Вдруг где-то рядом хлопнула дверь, как и в прошлый раз, послышались приглушенные голоса. От генеральского дома отделились две тени, направились в сторону гаража. «Неужели смена часовых?» — удивился Володя. Но нет: двое, подойдя к часовому, о чем-то поговорили с ним и двинулись дальше. Обойдя сарай со всех сторон, они почти вплотную приблизились к забору, за которым притаились Володя и Зина. Стоило фашистам хоть раз мигнуть фонариком, и подпольщики были бы обнаружены. Но нет, обошлось без фонаря. Зато в следующую секунду один из гитлеровцев принялся щелкать зажигалкой, пытаясь прикурить сигарету.

«Ну вот, все и кончилось! — мелькнуло в голове у Володи. — А жаль, столько сил на это дело угрохали... Маша головой рисковала, мину тащила... Надо же, приперлись, гады. Если что, придется стрелять», — решился Езовитов, взводя курок ТТ.

...Мгновения казались часами. Щелчок зажигалкой, еще одни щелчок... Ни огня, ни даже искры.

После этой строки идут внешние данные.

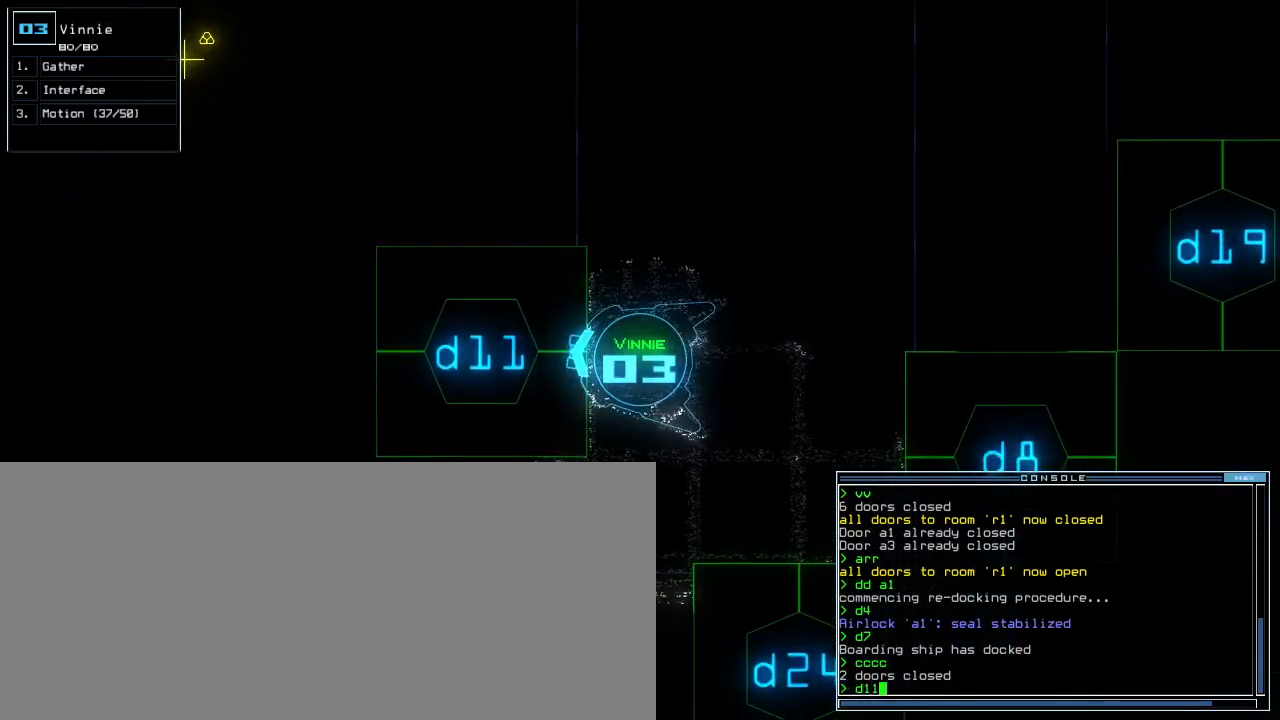
{"keys": [], "events": []}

Видно, камушек намок.

Выругавшись, офицер прибавил шагу, чтобы догнать напарника, уже снова подошедшего к генеральскому дому. Хлопнула дверь. И опять сквозь шум дождя слышалось лишь чавканье сапог часового...

Володя легонько тронул Зину за плечо: успокойся, мол, все обошлось, все в порядке. А сам подумал: «Хорошо еще, что на обход те двое не прихватили с собой овчарок. Те бы враз учуяли...»

«Уж теперь-то пора!» — решил Володя.

Ужом он пролез под забором, а потом, выждав, когда часовой отойдет от гаража, на одном выдохе перебежал проулок и прижался к бревенчатой стене сарая.

Зина, как и было условлено, осталась за забором, готовая в случае необходимости прикрыть товарища огнем из пистолета и тем самым отвлечь гитлеровцев от Володи.

А Володя не мешкал. Подпрыгнув, он обеими руками ухватился за верхнее бревно сруба. Собрав все силы, подтянулся и через знакомый лаз, что был между срубом и крышей, проник в сарай.

...Тьма в сарае была такой, что протяни перед собой руку — ладоней своих не увидишь. «Видно, придется все делать на ощупь», — тревожно подумал Володя. Впрочем, к этому он был уже готов и, растопырив пальцы, принялся шарить вокруг. Словно в жмурки играл...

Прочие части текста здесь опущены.